Ce n’était pas un incident isolé. Les États-Unis enregistrent chaque année environ 300 homicides entre parents et enfants, ce qui représente environ 2 % de tous les homicides. Une partie importante de ces cas impliquent des jeunes hommes aux prises avec une psychose non traitée et qui comptent sur le soutien de leurs parents. Ceux-là mêmes qui devraient constituer un filet de sécurité peuvent devenir des cibles lorsque la paranoïa et les délires s’installent.
Pourquoi c’est important
La dure réalité est que les maladies mentales graves peuvent dégénérer en une violence extrême si elles ne sont pas traitées. La tragédie n’est pas seulement l’acte lui-même, mais l’échec des systèmes censés l’empêcher. L’accès aux soins de santé mentale est souvent inadéquat, en particulier pour ceux qui en ont le plus besoin : les jeunes adultes dont les symptômes rendent impossible le maintien d’un emploi ou d’une éducation. Cela les contraint à dépendre de manière précaire de leur famille, où les délires peuvent transformer leur soutien en menaces perçues.

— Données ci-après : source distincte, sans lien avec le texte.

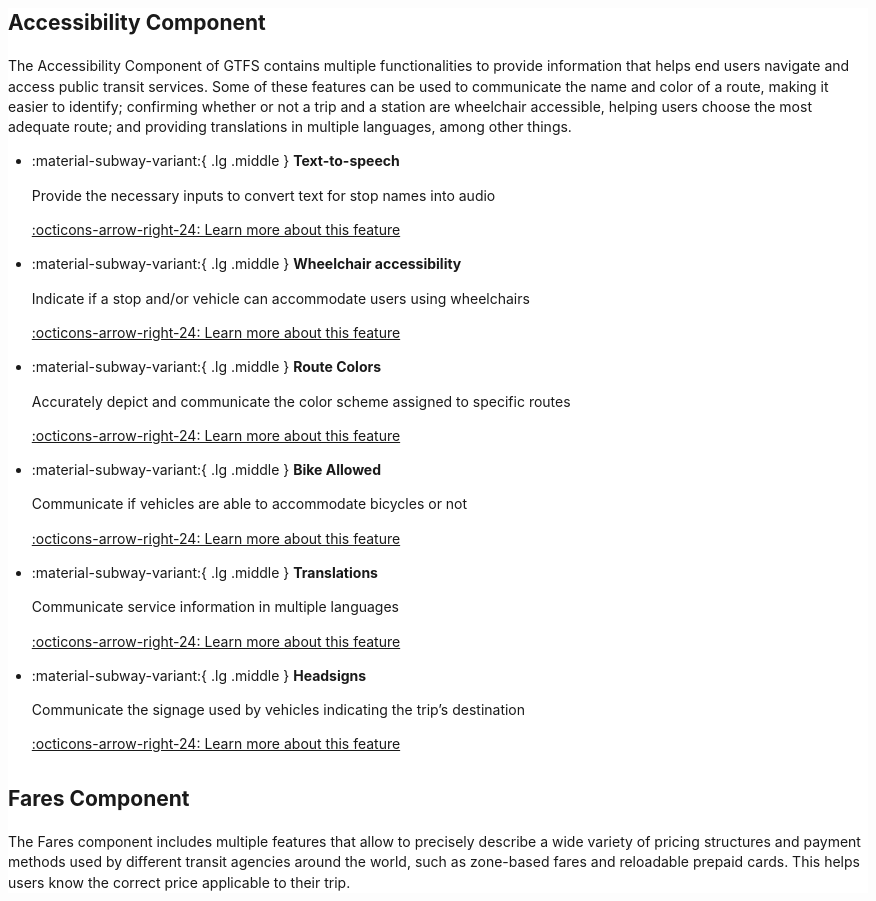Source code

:
## Accessibility Component
The Accessibility Component of GTFS contains multiple functionalities to provide information that helps end users navigate and access public transit services. Some of these features can be used to communicate the name and color of a route, making it easier to identify; confirming whether or not a trip and a station are wheelchair accessible, helping users choose the most adequate route; and providing translations in multiple languages, among other things.

<div class="grid cards" markdown>

-   :material-subway-variant:{ .lg .middle } __Text-to-speech__

    Provide the necessary inputs to convert text for stop names into audio

    [:octicons-arrow-right-24: Learn more about this feature](/schedule/components/accesibility/#text-to-speech)


-   :material-subway-variant:{ .lg .middle } __Wheelchair accessibility__

    Indicate if a stop and/or vehicle can accommodate users using wheelchairs

    [:octicons-arrow-right-24: Learn more about this feature](/schedule/components/accesibility/#wheelchair-accessibility)

-   :material-subway-variant:{ .lg .middle } __Route Colors__

    Accurately depict and communicate the color scheme assigned to specific routes

    [:octicons-arrow-right-24: Learn more about this feature](/schedule/components/accesibility/#route-colors)

-   :material-subway-variant:{ .lg .middle } __Bike Allowed__

    Communicate if vehicles are able to accommodate bicycles or not

    [:octicons-arrow-right-24: Learn more about this feature](/schedule/components/accesibility/#bike-allowed)

-   :material-subway-variant:{ .lg .middle } __Translations__

    Communicate service information in multiple languages

    [:octicons-arrow-right-24: Learn more about this feature](/schedule/components/accesibility/#translations)

-   :material-subway-variant:{ .lg .middle } __Headsigns__

    Communicate the signage used by vehicles indicating the trip’s destination

    [:octicons-arrow-right-24: Learn more about this feature](/schedule/components/accesibility/#headsigns)

</div>


## Fares Component
The Fares component includes multiple features that allow to precisely describe a wide variety of pricing structures and payment methods used by different transit agencies around the world, such as zone-based fares and reloadable prepaid cards. This helps users know the correct price applicable to their trip.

Le problème sous-jacent est le manque d’intervention précoce et de soins cohérents. Tant que la santé mentale ne sera pas traitée avec la même urgence que la santé physique, ces explosions de violence continueront d’être une issue sombre et prévisible. Le cycle ne se brisera pas tant que nous n’aurons pas reconnu le lien direct entre la psychose non traitée et le potentiel de violence tragique.